Text excerpt:
Selected features (20): ['previous', 'euribor3m', 'job_blue-collar', 'job_retired', 'job_services', 'job_student', 'education_basic.9y', 'education_university.degree', 'contact_telephone', 'month_aug', 'month_dec', 'month_jul', 'month_jun', 'month_mar', 'month_may', 'month_oct', 'day_of_week_mon', 'day_of_week_wed', 'poutcome_nonexistent', 'poutcome_success']


## 4. Define Cost-Based Thresholding Functions
This code implements an empirical cost-based thresholding method for binary classification, which identifies the optimal decision threshold that minimizes the expected cost of false positives and false negatives, given their respective costs (C_FP, C_FN). It calculates true positives, false positives, and false negatives across possible thresholds and plots the total cost as a function of threshold. The function also prints key performance metrics at the optimal threshold and optionally compares it with a threshold derived from cost-based probability calibration.

In [5]:
def binary_clf_curve(y_true, y_score):
    """Calculate thresholds as well as true and false positives and false negatives per threshold."""
    
    # Ensure both inputs are NumPy arrays
    y_true = np.asarray(y_true)
    y_score = np.asarray(y_score)

    # sort scores and corresponding truth values
    desc_score_indices = np.argsort(y_score, kind="mergesort")[::-1]
    y_score = y_score[desc_score_indices]
    y_true = y_true[desc_score_indices]

    # extract thresholds
    distinct_value_indices = np.where(np.diff(y_score))[0]
    threshold_idxs = np.r_[distinct_value_indices, y_true.size - 1]

    # compute metrics
    tps = np.cumsum(y_true)[threshold_idxs]
    fps = 1 + threshold_idxs - tps
    fns = tps[-1] - tps
    thresholds = y_score[threshold_idxs]
    
    return tps, fps, fns, thresholds

In [6]:
def empirical_costbased_thresholding(y_true, scores, model_name, C_FP, C_FN, p=False):
    """
    Illustrates Empirical Cost-Based Thresholding
    """
    
    true_positives, false_positives, false_negatives, thresholds = binary_clf_curve(y_true, scores)
    
    total_costs = C_FP * false_positives + C_FN * false_negatives  
    
    plt.figure(figsize=(10, 6))
    
    plt.plot(thresholds, total_costs, marker='o', color='blue', linestyle='-', alpha=0.6)
    plt.plot(thresholds, total_costs, linestyle='-', color='blue', linewidth=4, label='Total Expected Cost')

Directive:
Answer these questions from the cost-based thresholding excerpt:
(a) How many selected features does it list?
(b) What value is passed as kind to np.argsort in binary_clf_curve?
(c) What label does the plot line drawn with linewidth=4 carry?
The data that comes next is not needed.

Provided information:
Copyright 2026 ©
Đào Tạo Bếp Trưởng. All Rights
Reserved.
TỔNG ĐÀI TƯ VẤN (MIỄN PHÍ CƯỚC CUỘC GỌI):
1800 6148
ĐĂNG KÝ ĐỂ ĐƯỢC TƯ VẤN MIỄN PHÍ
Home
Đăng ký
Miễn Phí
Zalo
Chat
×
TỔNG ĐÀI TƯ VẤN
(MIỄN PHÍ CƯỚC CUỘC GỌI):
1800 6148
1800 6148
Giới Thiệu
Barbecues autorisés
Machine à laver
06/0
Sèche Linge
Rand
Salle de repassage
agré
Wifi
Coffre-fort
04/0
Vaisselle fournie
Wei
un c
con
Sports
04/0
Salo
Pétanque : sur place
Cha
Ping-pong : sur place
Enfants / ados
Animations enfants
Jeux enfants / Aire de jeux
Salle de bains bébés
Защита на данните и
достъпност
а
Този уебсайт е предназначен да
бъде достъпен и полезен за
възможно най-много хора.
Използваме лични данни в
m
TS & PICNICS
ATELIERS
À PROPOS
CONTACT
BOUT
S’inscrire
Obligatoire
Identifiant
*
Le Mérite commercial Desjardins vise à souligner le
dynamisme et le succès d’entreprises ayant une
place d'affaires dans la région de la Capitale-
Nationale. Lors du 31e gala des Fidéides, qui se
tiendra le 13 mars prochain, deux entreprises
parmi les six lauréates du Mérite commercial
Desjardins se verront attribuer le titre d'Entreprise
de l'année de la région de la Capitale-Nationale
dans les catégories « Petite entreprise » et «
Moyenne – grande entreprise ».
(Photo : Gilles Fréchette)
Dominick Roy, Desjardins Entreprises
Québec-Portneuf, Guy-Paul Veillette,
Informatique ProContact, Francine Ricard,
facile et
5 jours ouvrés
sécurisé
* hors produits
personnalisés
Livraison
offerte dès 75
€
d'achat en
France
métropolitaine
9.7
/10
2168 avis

* * *

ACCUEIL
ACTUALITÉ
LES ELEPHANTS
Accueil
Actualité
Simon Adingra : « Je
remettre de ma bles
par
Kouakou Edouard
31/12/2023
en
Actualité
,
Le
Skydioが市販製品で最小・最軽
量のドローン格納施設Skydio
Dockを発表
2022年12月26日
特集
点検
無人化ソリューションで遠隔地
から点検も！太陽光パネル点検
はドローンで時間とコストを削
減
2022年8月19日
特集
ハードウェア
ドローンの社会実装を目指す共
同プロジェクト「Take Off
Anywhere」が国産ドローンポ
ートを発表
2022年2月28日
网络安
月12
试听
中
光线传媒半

...

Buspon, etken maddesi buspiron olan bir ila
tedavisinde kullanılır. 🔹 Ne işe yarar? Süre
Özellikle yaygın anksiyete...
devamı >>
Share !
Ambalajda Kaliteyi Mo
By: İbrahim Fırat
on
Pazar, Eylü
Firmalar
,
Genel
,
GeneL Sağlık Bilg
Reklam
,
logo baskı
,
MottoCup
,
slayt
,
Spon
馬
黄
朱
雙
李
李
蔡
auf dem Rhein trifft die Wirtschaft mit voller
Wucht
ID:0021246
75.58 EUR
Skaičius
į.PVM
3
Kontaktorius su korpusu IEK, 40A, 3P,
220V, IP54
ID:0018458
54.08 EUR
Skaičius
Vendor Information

Response area:
(a) 20
(b) "mergesort"
(c) Total Expected Cost